#### Aim of the task
Only the lines with the string "println" are needed; return each of them from the entries below.

Records drawn from a dataset
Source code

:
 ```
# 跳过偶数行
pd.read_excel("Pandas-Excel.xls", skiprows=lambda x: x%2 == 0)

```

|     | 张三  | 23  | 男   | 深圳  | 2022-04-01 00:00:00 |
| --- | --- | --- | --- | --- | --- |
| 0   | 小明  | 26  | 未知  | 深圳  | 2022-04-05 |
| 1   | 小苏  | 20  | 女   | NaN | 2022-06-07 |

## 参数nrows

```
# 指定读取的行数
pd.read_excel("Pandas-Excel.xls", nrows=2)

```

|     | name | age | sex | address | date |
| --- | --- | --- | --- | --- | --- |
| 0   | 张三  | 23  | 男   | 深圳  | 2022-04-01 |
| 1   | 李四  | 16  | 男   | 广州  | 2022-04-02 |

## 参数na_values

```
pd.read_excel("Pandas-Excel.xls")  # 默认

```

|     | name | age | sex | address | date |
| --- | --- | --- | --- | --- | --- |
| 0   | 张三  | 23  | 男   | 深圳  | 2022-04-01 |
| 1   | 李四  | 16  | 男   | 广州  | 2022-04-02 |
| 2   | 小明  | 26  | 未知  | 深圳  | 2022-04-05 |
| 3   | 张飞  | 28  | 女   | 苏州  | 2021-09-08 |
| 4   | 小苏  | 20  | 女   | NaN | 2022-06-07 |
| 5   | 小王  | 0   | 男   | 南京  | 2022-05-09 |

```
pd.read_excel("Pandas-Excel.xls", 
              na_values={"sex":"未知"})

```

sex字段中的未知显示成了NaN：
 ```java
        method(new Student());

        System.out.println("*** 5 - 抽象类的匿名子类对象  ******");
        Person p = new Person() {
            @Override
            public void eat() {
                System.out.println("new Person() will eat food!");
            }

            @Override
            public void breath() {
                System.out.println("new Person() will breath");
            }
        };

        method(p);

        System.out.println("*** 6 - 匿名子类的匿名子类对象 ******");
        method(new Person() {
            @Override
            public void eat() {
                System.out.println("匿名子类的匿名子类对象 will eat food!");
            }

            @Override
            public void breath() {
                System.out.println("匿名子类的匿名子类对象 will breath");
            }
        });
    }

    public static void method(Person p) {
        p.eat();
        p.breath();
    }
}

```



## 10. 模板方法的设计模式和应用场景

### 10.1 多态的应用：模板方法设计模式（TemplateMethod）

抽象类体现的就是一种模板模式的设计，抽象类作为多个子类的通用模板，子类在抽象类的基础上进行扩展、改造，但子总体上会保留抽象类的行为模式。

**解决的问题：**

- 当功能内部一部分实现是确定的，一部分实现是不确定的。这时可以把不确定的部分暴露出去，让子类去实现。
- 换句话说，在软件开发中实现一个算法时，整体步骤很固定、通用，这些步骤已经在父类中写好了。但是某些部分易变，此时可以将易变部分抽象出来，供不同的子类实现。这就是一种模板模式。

#### Reply to the task
        System.out.println("*** 5 - 抽象类的匿名子类对象  ******");
                System.out.println("new Person() will eat food!");
                System.out.println("new Person() will breath");
        System.out.println("*** 6 - 匿名子类的匿名子类对象 ******");
                System.out.println("匿名子类的匿名子类对象 will eat food!");
                System.out.println("匿名子类的匿名子类对象 will breath");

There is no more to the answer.